The Easter Pagan Origin
Easter, the Celtic spring festival of the springtime, is a popular topic on many Easter traditions and beliefs. Easter Sunday is the most significant religious event of the spring season in Christianity. This is the date when the Magi went to the manger to find the child Jesus. Some Christians believe that the Resurrection of Jesus Christ on Easter Sunday is the true Christian festival.
The true Christian festival of Easter is commemorated in its original form in the ancient city of Easter. This was the site of one of the greatest ancient mysteryologies – the Great Account of Raising the Dead. The story goes that as the Pagan goddess, Ashtoreth, raised the dead, she had her attendants gather round, toasting her with eggs and scattering them. The eggs represent the sun’s rays, while the gathered offerings symbolize the days of spring.
The Pagan goddess Ashtoreth had a son named Osiris, who became the ancestor of Horus, Ra, and Seth. She abandoned her son and went into exile with her daughter Isis, and their son Horus was born two months later. Later she took her daughter Taurus with her, and the two sisters traveled to Luxor, the ancient Egyptian capital. There they joined forces with the magician Nodens and fought against Seth of Upper Egypt, whose capital at Memphis. The two sisters defeated him, took control of the Nile, and established a dynasty which swept aside the competition of the Pharoahs and the Romans for the rule of the fertile Nile region.
Early Christians consider Easter as their own festival, which they celebrate according to the many legends that surround the Resurrection of Jesus. The true story is that when the Roman general, Caesar, learned that Jesus was born in Bethlehem, he despaired and asked for a star to be thrown into the water. This was done by Balaam, who then flashed a rainbow, which pointed toward the town of Nazareth. Many Christians commemorate Balaam by carrying his bones from place to place, but this legend claims that many young women from Nazareth were given eggs to celebrate the miracle.
When Christians began celebrating Easter they may have carried the legend of Balaam’s egg, but they also adopted the tradition of eating eggs in several other forms, some of which have even become popular in our own culture. One of these traditions has been adopted into Christian wedding customs. Typically, when couples wed in the springtime, the wedding party will break out in an egg hunt for married women. In many churches, these married women are decorated with flowers and white flowers in their hair. It is believed that these women represent chastity because they did not eat or drink until their wedding night.

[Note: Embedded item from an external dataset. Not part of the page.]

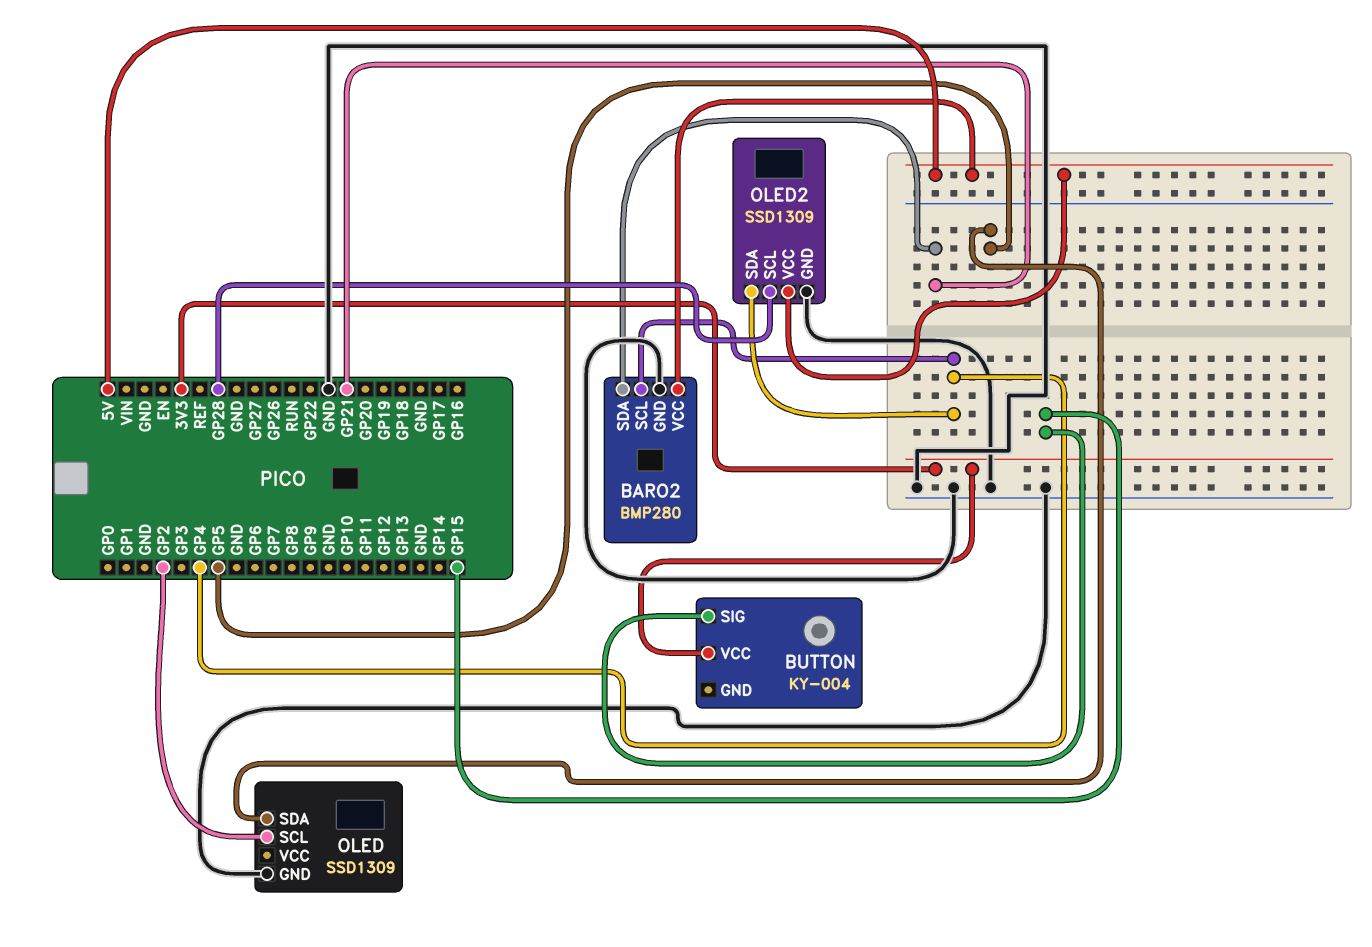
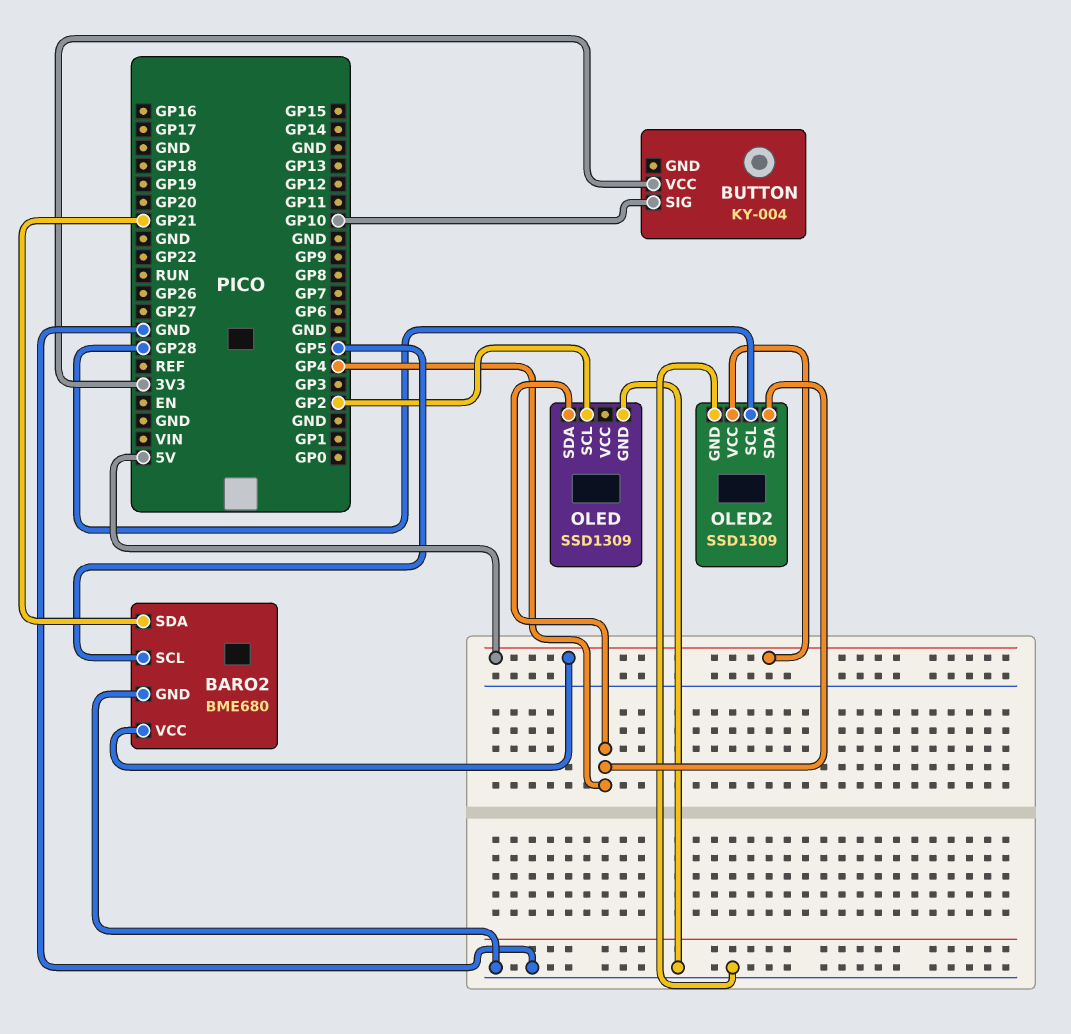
BARO2: BMP280 -> BME680
BARO2 pin SCL: GP4 -> GP5
BUTTON pin SIG: GP15 -> GP10
OLED pin SDA: GP5 -> GP4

Another very popular Easter ritual is the egg hunt. Although this hunt traditionally occurs on Sunday, many companies offer their Easter egg hunts all day long. The eggs are decorated with Easter eggs and white, fluffy petticoats. For this reason, many people choose to visit a company picnic instead of an actual Egg hunt. picnic picnics are perfect for those who do not want to spend too much time in the great outdoors.
Historically, the custom of Easter was associated with Christianity. Because of this, there were no Easter egg hunts. Children were also not allowed to break an egg on Sunday, unlike many other holidays. On the first Sunday of Lent, which is one of the three major Biblical Epistles, Jesus went to the temple of the High Priestess and told her that she would give a young boy an egg to break on her grave. She did so, and he was named Shanks. Because of the many legends of evil characters surrounding Easter, Shanks was often pictured as being a great White Ghost.
In Ireland, the Easter Monday festival began after the crucifixion of St. Valentine. While many Christians marked the day by receiving roses and chocolate, unmarried Christians made Easter more special by distributing eggs and candies to the unmarried. As Christianity spread throughout the world, Easter became a time for family reunions. There were Easter Egg hunts, egg decorating contests and parades. This became especially true in England and Scotland, where the English and Scottish colonialists had strong Christian roots. The White Phantom makes his appearance at the beginning of October in Ireland and many children have a favorite fairy or ghost story associated with the Holiday.